In early November 1943, the brigade relocated to a place in the forest between Zhytomyr and Kiev, where they had fully equipped bunkers. At that time, the brigade had grown to four hundred fighters. Antal’s squad consisted of eleven men and one commander. At the end of December 1943, the Chepgi Brigade joined the unit. Every night for a whole week, the partisans received weapon consignments, which were dropped by aircraft.

On May 1, 1944,  Antal’s group took a seven hour break at the village of Antoniewska as they moved towards the Janów area. The partisans and the residents of the village gathered together and sang the Polish and Russian anthems followed by the Internationale. For a brief moment, the village became an island of peace despite being surrounded by the noise of war. German soldiers were stationed only within a few kilometers, yet residents and special units secured the area, allowing this short-lived celebration to take place. Antal recalled this as an unforgettable event. The commander assembled everyone and asked them to sing their own anthems. Antal had never cried as deeply as he did then. Everyone was crying, thinking of home and family.   

Around this time, the partisans were getting news of the successful advances of the Soviet army. Antal’s brigade crossed the Bug River and entered the Janów Forest, where they joined up with two Polish partisan groups – the Vanda Wasilevski and the Bogdan brigades – and carried out missions in several smaller units. Antal’s unit planted mines and cut down trees to block roads with a detonation wire attached to the logs. When the logs were moved by the enemy, the wire was pulled and exploded. 

Antal participated in one of the largest partisan battles recorded in Polish and Soviet wartime history—the clash in the Janów Forest near Branew, on June 14, 1944. The Nazi forces suffered an estimated 1,500 dead and over 2,000 wounded in twelve hours of intense combat, marked by at least fifty separate engagements. In the late summer of 1944, Antal’s brigade moved into the Carpathians, where their main objective was to destroy roads, bunkers, and railways. At that time, the Germans were retreating at a great speed, both by road and by railway, and the partisans’ task was to prevent the retreat.

In the spring of 1945, Antal was transferred to the Budapest Soviet Headquarters, where he reunited with his family.
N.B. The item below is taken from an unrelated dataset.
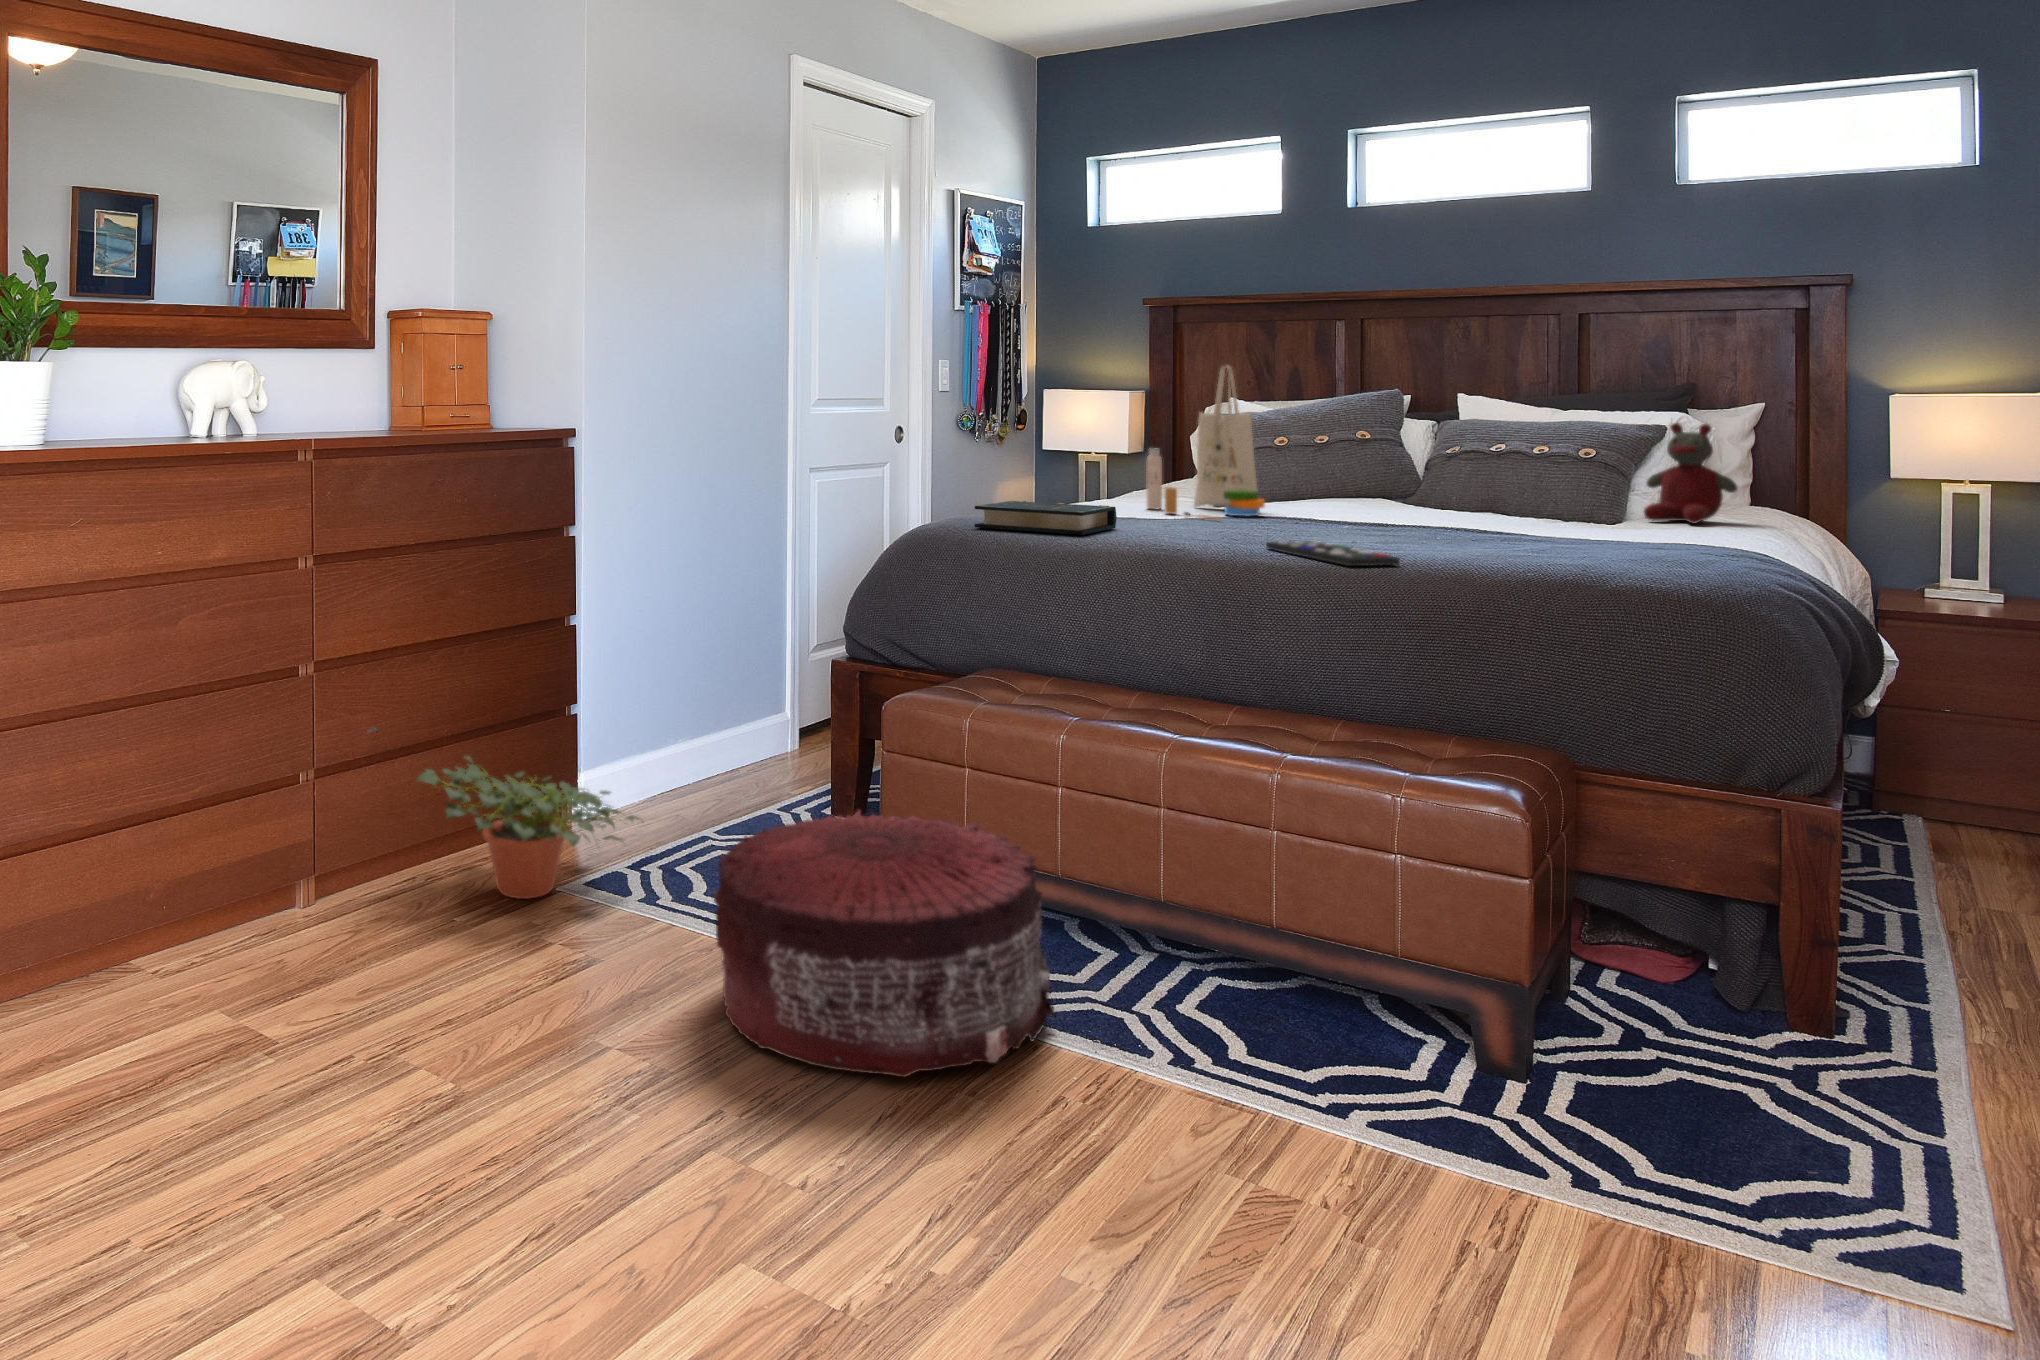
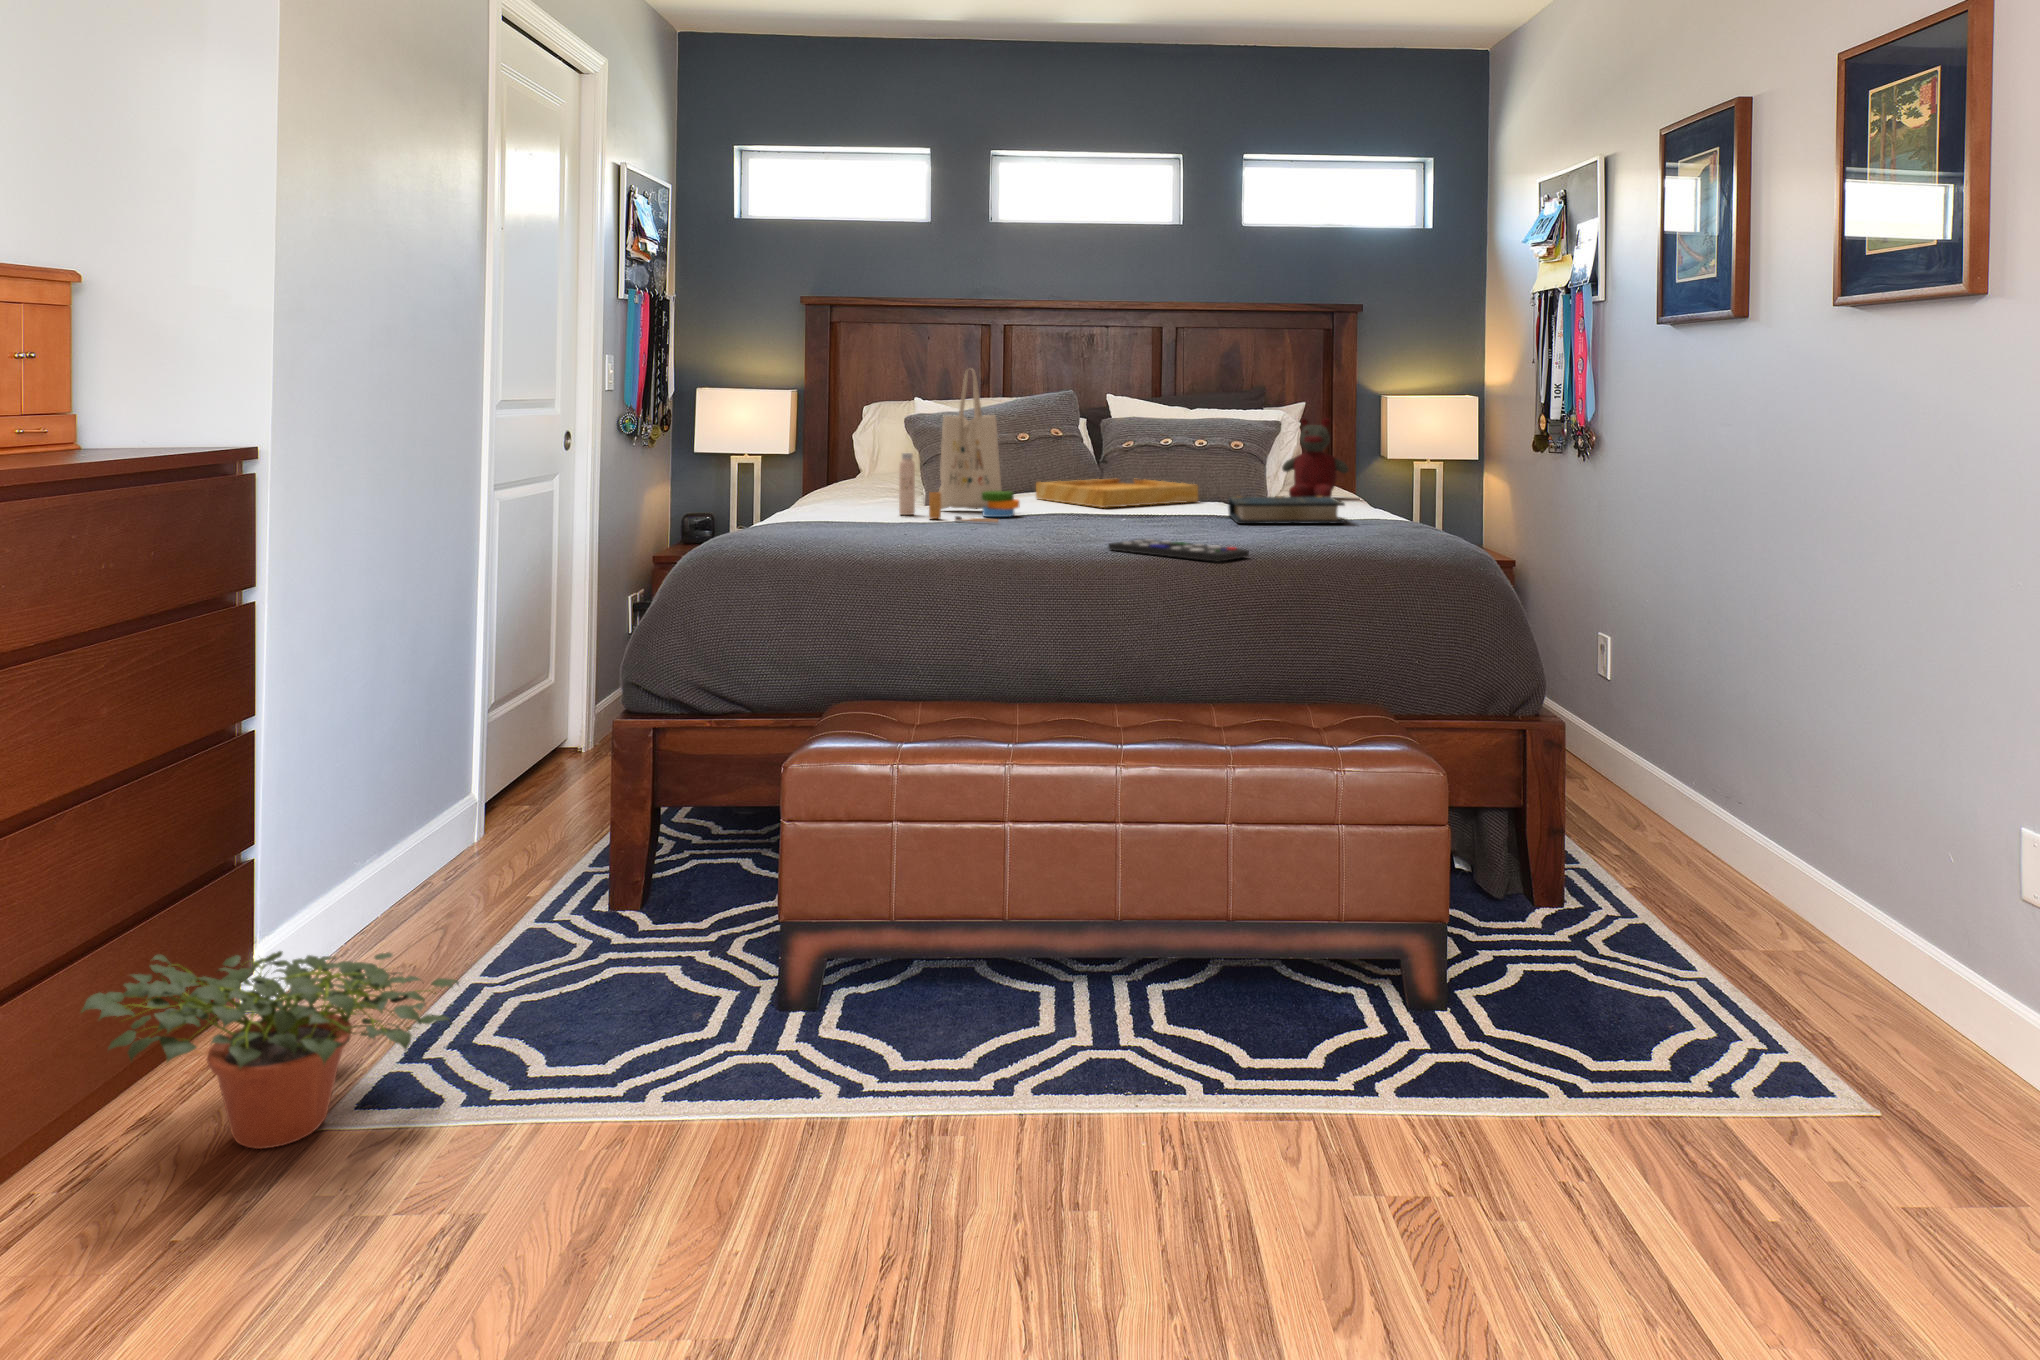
tray: none [1329,486,1515,516] -> present [1036,478,1198,508]
book: present [975,501,1116,535] -> present [1228,496,1345,524]
pouf: present [713,811,1056,1077] -> none [688,887,1088,1248]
His parents and four of his siblings survived: his brother Karl and three sisters, Etus, Elisabeth, and Eva. Etus had gone into hiding. Elisabeth, Karl, and their parents survived the Budapest Ghetto, and Eva survived Mauthausen Concentration Camp, along with Manci’s sister, Edit. 

Manci had risked everything to protect their son, Vilmos, hiding him in multiple villages with relatives. In the summer of 1944, Manci, her sister Edit, and Vilmos moved into the Yellow Star house at Tisza Kalman square. Starting in June 1944, Jews in Budapest were forced out of their homes and into Yellow Star houses. These houses were designated for Jews as a preparatory step for deportations. Manci had fake papers and worked during the day as a pastry chef. Edit, still a child herself, took care of Vilmos. 

In November 1944, Manci was taken to the brick factory in Obuda and endured a forced march to the Lichtenworth Concentration Camp in Austria. Manci left Vilmos in the care of her housekeeper. This woman, in a remarkable act of courage, protected the child by moving in with a member of the Arrow Cross (Hungarian fascist party), effectively disguising the boy’s Jewish identity.

In April 1945, Manci returned to Budapest weighing only thirty-five kilograms. At Antal’s request, he was discharged at the Soviet Headquarters on April 30, 1945. Antal, Manci, Vilmos, and Manci’s sister moved to Mátyás Square in Budapest. They lived there until 1946, after which they relocated to Budakeszi, where they remained until 1956. Antal and Manci’s daughter, Judit, was born in October 1947.

Antal served as the head of the Procurement Department at the Ministry of Foreign Affairs for a few years after the war. His dismissal from the ministry devastated him during the early communist period. From 1949 to 1951, he worked as an unskilled labourer at the Budapest foie gras processing plant. Beginning in 1951 and continuing until his retirement, he was employed as a site manager at the Mining Construction Company. In the late 1960s, the family moved to the 11th district of Budapest, near the Partizán Association, where Antal regularly attended meetings. They had a small weekend house at Lake Balaton, where the whole family spent the summer together until the mid 1990’s. 

Antal and Manci had two children, Vilmos and Judit, and three grandchildren, Kinga, Nati, Ivan (Ariel). Antal passed away in April 2008. Antal and Manci’s survival stands as a testament to the resilience, resistance, and quiet heroism of those who risked everything to save others.